PNA as defined by Ozdemir and colleagues is a serious reason for morbidity and mortality in children (≤2years) with hemodynamic significant VSD^5,12. Both PNA and PH share a common interface; inflammation, homostasis, hypoxia, and subsequent upregulation of erythropoiesis^7,13. Prolonged upregulated erythropoiesis in young children with low iron store and limited iron supplement leads to anaemia¹. In addition, microangiopathic hemolytic anaemia in CHD and PH has been reported³, a complication commonly observed in primary PH. Unlike in PH, Mycoplasma Pneumonia and Plebsiella are known to cause anaemia in PNA^14–16.

This study shows that acyanotic VSD within mean sizes: 1.2±0.3 and 0.89±0.2 centimeters, thus, defect measured from the left ventricular septal side are prone to pulmonary vascular infection/dysfunction. Both transthoracic and transoesophageal echocardiography were employed in the diagnosis and delineation of VSD and PH¹⁷. Although, right heart catheterization (RHC) is regarded as gold standard, our center favor echocardiography due to less vascular and technical challenges, especially in clinically compromised infants. According to 2018 guidelines issued by British Society of Echocardiography, aforementioned is recommended and RHC superiority is insignificant¹⁸. Young infants (3moths old) with small defects were considered for closure if defect(s) showed no trait of spontaneous closure in the presence of symptoms after 2 consective follow-up at 2-month interval. Apical VSDs (Swiss cheese) seldom achieved closure, hence, inclusion.

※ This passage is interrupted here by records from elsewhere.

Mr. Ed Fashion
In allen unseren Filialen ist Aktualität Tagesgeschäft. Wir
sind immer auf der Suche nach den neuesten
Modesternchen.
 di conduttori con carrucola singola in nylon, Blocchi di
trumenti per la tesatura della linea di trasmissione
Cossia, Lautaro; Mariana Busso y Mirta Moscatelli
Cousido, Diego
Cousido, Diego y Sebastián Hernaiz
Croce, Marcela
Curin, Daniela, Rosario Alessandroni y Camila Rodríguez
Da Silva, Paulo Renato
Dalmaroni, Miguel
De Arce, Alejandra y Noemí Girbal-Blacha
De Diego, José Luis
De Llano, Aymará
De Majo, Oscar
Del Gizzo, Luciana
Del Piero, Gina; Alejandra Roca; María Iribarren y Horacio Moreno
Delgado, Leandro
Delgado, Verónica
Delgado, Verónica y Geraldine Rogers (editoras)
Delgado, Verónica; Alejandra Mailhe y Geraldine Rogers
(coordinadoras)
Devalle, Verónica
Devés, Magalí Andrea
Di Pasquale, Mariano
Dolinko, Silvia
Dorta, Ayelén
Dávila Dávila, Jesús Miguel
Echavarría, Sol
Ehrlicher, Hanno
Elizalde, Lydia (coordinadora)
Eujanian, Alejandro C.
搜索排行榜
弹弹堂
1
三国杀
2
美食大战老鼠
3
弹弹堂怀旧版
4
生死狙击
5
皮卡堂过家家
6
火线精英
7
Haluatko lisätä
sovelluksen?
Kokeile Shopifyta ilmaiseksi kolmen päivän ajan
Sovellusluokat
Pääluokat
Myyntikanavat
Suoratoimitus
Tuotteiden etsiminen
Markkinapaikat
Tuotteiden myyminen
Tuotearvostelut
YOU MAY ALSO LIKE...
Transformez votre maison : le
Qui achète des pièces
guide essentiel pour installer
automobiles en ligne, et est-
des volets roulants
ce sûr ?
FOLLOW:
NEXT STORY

Although this study is not focused on closure techniques, suffice to mention that surgical and minimally invasive. i.e. 1. perventricular¹⁹, 2. peratrial²⁰ and 3. percutaneous (<10%) device closure were used. Surgical was employed when device implation proved futile, while percutaneous was limited to a small potion due to vascular limitation and possible complications. Recent publication cited small weight and age as recipe for complication during percutaneous intervention²¹. In addition, surgical technique was employed with utmost care due to bypass related complication and blood transfusion complications related in PH subjects. Its worthy mentioning that this study does not include prevalence of anaemia post intervention. Symptomatic subjects became asymptomatic at dismissal, and both aforementioned and asymptotic ones progressively improved anthropometric parameters during sequential follow-ups²².

Conclusion

Paediatric patients without hematologic disorders, diagnosed with hemodynamic significant acyanotic VSD in comorbid with pneumonia or pulmonary hypertension are 8 and 4 times susceptible to develop anaemia compared to asymptomatic counterparts. Susceptibility is even high amongst young children (3–6 months). However, a long post closure follow-up study is required to exclude possibly missed intrinsic (genetical/gastro-intestinal) and extrinsic (economical) etiologies and validate findings.

Ethical considerations

The Shandong Provincial Hospital Ethics Committee approved this study, and waived individual patient consent as the study was based on archived data.

Data availability

Harvard Dataverse: Anaemia in solitary acyanotic ventricular septal defect in comorbid with pneumonia or pulmonary hypertension; a retrospective study of 75 paediatric cases, https://doi.org/10.7910/DVN/2B328D²².

Data are available under the terms of the Creative Commons Zero "No rights reserved" data waiver (CC0 1.0 Public domain dedication).